SOVTEK 2A3

やっと PD-D6 の実物を見てきた。もう一回り小さいと言うことはないんだけど、なかなかよさそうだ。買えるとしても夏のボーナスだから、それまでにもっと選択の幅が広がっていればいいな、と。

で、アムトランスで一割引だったこともあって、SOVTEK の 2A3 を買ってきた。実際安価なのと、安価なキットに付属していることが多いこともあって、あんまりちゃんと評価されにくい球なんだが、一方でプレートの規模や内部構造がほとんど同社の 300B と同じなので、プレート耐圧、最大プレート損失は 2A3 の定格を遙かに上回ることもよく知られている。そこでこいつに高めの電圧と電流を食わせてみようと思い立ったわけである。

初號機の電源トランスやカソードに使える手持ちの抵抗の都合から、動作点は Ep=330V、Ip=62mA、Esg=-62V くらいになった。無信号時のプレート損失は従って約20W、Zp=5k で計算上 5.5W くらい取れるはず。ほとんど 300B の領域だな。ドライバ段は200Vp-p くらいは取れるので無問題。

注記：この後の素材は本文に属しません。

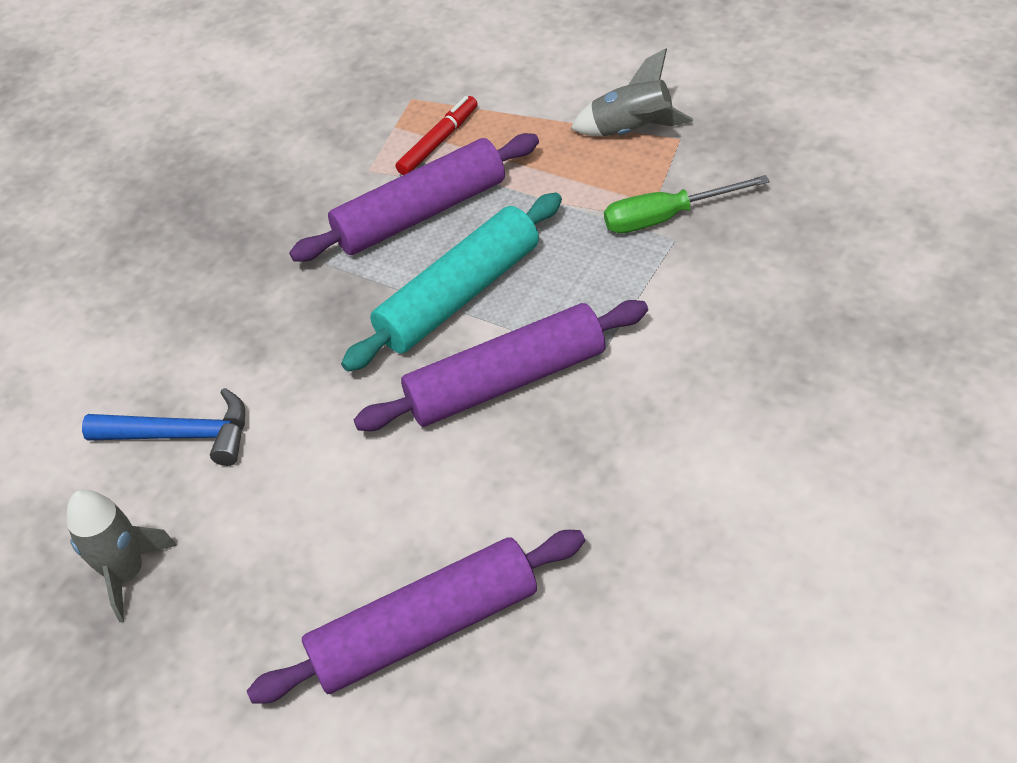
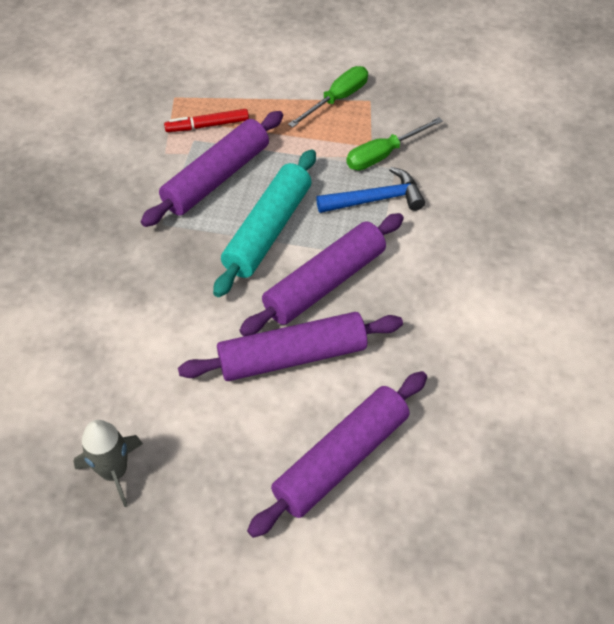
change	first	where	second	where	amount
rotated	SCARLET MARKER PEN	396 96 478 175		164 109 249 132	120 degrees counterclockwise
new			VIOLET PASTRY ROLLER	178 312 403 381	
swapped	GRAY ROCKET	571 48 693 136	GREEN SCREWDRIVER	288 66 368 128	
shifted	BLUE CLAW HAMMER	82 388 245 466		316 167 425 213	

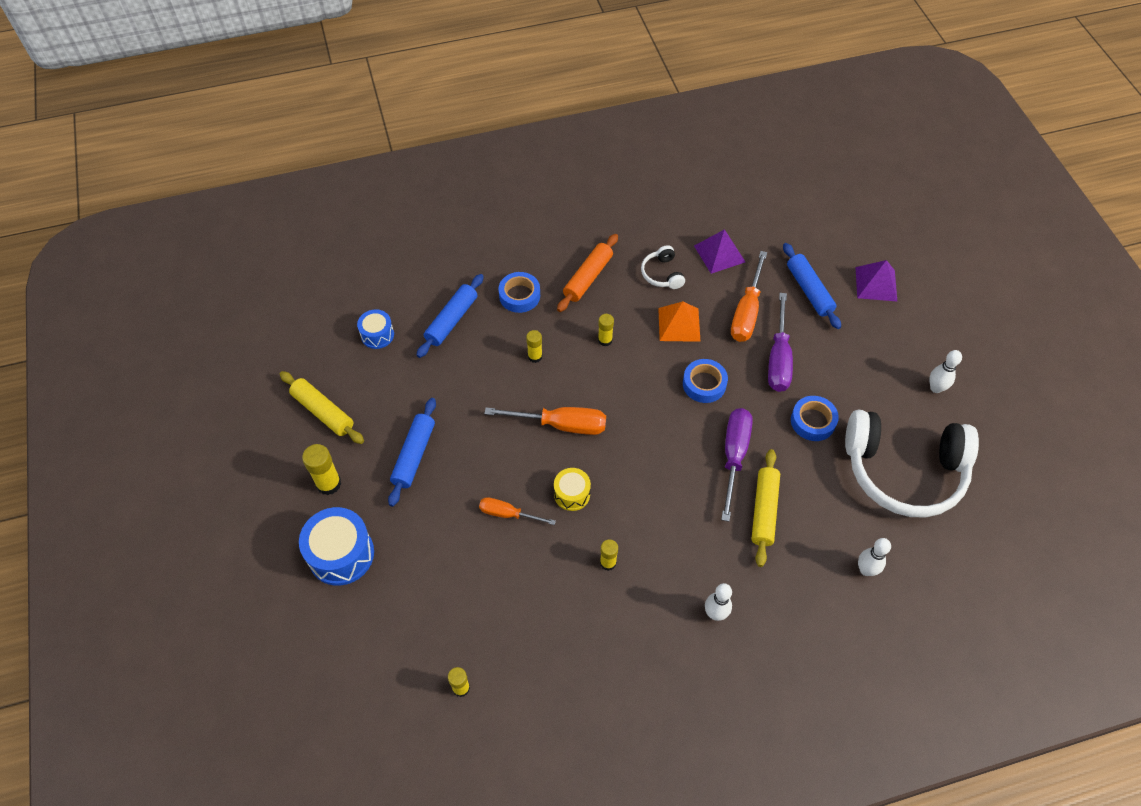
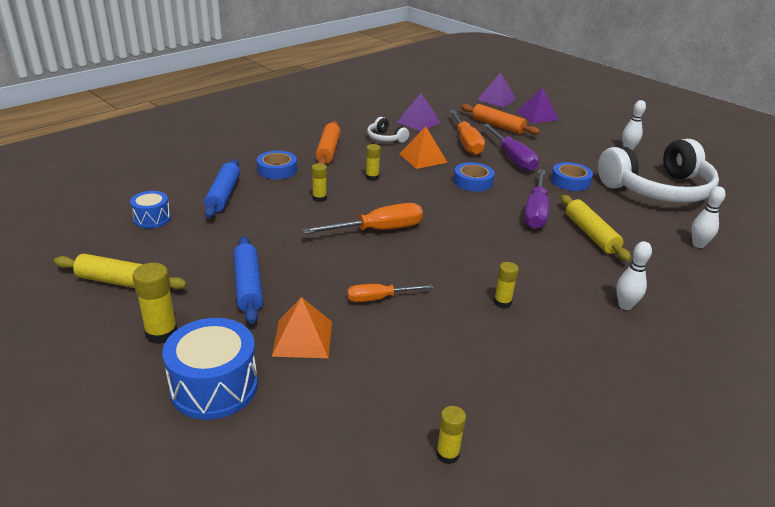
change	first	where	second	where	amount
new			ORANGE-COLOURED SOLID PYRAMID	272 297 332 358	
repainted	BLUE PASTRY ROLLER	783 243 841 329	ORANGE-COLOURED PASTRY ROLLER	461 104 540 135	
new			VIOLET SOLID PYRAMID	477 72 516 107	
rotated	VIOLET SCREWDRIVER	721 408 753 522		524 169 549 229	150 degrees counterclockwise
gone	YELLOW SNARE DRUM	554 468 591 511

実装してから数時間つけっぱなしにしているがもちろん全く問題は生じない。音はというと、低音に力があってたくましい、元気のある音でかなり好みだ。もしかしたら今まで使ったことのあるアメリカものの 2A3 より好きかもしれない。この音が出せる直熱三極管がペア6,000円台で買えるのだからお得である。843 だの KT90 だの 5881 だのと初號機では色々な球で実験したが、結局これに落ち着きそう。つまらない結果ではあるが、安くていい音という目的は達成できる。

露球は侮れない。以前 6N3C-E(SOVTEK 6L6WGB として売られているのと同じもの)を使ったこともあるが、これもスクリーンが若干弱いことを除けばとてもよろしかった。この球なんてペア3,000円しないで買えるんだよ。さて、発注してある GU50 が楽しみだ。